This was generated using the Serverless Framework AWS Python template.
This is an example of a way to generate and store embeddings for new documents in an S3 bucket usings Lambda, SQS, Postgres(pgvector) and OpenAI(text-embedding-ada-002).
- serverless-python-requirements
- serverless-lift
- Docker
- NPM
Install the Serverless Framework:
npm install -g serverless
Install the dependencies:
npm install
Add your environment variables to a .env
file in the root of the project.
cp .env.local .env.dev
cp .env.local .env
Note: You need to install the pgvector
extension in your RDS instance. We are also not indexing the vectors in this example.
CREATE EXTENSION vector;
In order to deploy the example, you need to run the following command:
$ serverless deploy
After running deploy, you should see output similar to:
Deploying serverless-embeddings-generator to stage dev (us-east-1)
✔ Service deployed to stack serverless-embeddings-generator-dev (70s)
functions:
enqueue: serverless-embeddings-generator-dev-enqueue (25 MB)
testEmbeddings: serverless-embeddings-generator-dev-testEmbeddings (25 MB)
EmbeddingsQueueWorker: serverless-embeddings-generator-dev-EmbeddingsQueueWorker (25 MB)

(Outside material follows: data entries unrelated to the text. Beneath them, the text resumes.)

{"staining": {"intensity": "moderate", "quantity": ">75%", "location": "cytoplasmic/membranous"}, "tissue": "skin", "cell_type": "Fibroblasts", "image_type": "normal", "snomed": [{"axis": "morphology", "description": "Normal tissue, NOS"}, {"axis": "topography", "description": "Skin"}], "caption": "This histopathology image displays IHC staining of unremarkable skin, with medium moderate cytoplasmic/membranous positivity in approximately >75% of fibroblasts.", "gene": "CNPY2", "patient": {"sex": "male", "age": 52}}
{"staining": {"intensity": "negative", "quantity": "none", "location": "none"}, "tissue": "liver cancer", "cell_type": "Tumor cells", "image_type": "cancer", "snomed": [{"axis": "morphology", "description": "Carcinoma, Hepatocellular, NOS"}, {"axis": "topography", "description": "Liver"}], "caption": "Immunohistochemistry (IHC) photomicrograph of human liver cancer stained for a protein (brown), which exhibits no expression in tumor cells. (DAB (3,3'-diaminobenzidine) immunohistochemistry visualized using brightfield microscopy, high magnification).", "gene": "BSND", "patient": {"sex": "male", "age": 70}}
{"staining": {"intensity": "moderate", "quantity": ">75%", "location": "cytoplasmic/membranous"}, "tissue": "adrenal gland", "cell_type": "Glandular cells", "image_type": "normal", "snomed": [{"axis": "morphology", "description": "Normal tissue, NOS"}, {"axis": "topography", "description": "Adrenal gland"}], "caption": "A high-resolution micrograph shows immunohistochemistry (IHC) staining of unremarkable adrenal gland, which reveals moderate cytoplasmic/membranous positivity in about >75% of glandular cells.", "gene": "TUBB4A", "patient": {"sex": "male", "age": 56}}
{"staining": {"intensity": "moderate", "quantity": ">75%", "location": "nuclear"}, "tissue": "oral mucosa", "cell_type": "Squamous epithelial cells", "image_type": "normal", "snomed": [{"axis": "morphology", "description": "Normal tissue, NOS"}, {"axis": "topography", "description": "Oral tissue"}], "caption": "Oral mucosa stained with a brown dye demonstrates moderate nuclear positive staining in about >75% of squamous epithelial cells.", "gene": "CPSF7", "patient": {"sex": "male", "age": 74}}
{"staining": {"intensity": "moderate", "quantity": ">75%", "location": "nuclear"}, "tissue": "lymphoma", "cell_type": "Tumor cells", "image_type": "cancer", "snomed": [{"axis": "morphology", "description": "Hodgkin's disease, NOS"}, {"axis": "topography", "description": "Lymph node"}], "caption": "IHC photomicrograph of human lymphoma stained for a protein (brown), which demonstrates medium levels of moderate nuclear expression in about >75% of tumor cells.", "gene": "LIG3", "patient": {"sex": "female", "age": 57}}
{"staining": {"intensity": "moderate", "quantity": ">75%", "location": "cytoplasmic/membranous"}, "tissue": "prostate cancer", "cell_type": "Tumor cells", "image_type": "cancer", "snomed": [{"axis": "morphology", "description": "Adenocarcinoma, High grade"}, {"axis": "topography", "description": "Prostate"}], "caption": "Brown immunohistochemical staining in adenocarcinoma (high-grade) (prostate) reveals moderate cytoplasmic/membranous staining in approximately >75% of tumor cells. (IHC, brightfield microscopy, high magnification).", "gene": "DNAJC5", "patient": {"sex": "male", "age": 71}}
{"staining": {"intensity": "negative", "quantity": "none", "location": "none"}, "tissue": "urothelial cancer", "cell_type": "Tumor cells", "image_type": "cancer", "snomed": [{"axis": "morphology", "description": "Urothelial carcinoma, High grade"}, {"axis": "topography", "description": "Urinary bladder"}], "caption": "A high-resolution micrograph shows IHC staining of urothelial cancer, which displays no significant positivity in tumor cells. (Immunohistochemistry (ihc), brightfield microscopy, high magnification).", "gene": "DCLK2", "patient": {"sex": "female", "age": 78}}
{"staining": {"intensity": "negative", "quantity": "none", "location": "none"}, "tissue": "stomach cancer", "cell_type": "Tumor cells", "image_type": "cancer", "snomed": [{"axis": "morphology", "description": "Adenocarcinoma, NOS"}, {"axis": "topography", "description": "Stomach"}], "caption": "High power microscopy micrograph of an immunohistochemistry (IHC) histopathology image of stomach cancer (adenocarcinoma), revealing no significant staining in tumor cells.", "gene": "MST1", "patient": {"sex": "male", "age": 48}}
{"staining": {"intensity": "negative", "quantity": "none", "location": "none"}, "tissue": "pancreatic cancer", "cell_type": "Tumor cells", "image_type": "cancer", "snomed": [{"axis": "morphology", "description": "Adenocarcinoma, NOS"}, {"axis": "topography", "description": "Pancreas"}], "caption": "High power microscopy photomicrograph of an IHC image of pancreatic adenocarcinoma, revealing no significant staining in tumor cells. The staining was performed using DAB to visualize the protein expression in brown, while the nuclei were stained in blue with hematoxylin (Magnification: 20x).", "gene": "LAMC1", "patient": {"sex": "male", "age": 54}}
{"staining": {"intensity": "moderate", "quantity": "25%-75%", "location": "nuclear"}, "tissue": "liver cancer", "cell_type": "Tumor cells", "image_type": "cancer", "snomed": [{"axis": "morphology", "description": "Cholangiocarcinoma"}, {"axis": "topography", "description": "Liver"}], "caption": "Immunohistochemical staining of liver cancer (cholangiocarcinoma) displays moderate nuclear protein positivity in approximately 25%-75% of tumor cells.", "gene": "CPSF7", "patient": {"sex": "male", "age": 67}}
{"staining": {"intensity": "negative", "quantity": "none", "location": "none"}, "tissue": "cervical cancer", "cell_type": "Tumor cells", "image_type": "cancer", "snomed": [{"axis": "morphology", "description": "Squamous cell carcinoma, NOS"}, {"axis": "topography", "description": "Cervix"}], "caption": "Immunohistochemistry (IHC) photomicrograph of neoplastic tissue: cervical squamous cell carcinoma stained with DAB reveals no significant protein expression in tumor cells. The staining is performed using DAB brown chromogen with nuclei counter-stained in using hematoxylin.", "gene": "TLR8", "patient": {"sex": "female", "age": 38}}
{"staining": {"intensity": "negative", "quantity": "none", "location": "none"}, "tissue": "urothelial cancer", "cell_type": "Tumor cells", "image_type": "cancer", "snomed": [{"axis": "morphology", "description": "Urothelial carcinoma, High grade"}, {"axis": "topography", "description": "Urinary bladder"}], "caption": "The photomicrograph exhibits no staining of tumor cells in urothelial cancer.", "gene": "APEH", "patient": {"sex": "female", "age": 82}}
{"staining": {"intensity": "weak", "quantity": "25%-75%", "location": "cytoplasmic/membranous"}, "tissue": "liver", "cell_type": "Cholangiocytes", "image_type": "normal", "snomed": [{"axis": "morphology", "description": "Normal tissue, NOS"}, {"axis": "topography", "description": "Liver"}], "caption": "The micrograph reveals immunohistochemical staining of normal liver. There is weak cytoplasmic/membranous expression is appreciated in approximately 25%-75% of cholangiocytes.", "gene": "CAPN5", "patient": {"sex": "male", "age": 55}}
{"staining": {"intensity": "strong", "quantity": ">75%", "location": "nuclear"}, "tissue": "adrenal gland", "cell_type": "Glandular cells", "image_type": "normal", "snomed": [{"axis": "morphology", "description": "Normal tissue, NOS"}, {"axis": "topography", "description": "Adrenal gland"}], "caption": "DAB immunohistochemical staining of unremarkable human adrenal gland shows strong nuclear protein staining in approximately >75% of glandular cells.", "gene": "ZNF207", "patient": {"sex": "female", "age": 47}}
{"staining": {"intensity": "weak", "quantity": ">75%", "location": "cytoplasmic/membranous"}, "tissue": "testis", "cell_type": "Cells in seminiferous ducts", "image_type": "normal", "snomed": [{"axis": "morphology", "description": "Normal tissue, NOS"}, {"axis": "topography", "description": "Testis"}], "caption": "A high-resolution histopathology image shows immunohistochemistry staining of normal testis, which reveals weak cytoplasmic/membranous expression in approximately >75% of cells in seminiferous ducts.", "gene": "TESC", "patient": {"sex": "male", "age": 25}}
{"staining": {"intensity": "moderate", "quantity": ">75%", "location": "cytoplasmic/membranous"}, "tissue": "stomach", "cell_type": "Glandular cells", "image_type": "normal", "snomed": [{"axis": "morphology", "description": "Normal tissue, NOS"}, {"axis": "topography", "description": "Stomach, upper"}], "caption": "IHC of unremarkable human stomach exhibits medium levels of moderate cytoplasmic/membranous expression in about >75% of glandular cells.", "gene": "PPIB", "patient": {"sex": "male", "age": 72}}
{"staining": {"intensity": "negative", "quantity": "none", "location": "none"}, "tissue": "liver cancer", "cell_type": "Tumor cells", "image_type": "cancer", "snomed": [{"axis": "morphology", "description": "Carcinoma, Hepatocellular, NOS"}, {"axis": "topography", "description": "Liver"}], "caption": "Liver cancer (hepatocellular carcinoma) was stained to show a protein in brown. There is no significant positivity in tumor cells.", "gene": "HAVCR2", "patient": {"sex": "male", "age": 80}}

SourcesBucket: serverless-embeddings-generator-sourcesbucket
EmbeddingsQueue: https://sqs.us-east-1.amazonaws.com/....
After successful deployment, you can invoke the deployed function by using the following command:
sls invoke -f testEmbeddings --data "hello world"
Which should result in response similar to the following:
{
"results": [
[
"hello there friend",
"source_of_doc",
0.90
],
}
In case you would like to include third-party dependencies, you will need to use a plugin called serverless-python-requirements
. You can set it up by running the following command:
serverless plugin install -n serverless-python-requirements
Running the above will automatically add serverless-python-requirements
to plugins
section in your serverless.yml
file and add it as a devDependency
to package.json
file. The package.json
file will be automatically created if it doesn't exist beforehand. Now you will be able to add your dependencies to requirements.txt
file (Pipfile
and pyproject.toml
is also supported but requires additional configuration) and they will be automatically injected to Lambda package during build process. For more details about the plugin's configuration, please refer to official documentation.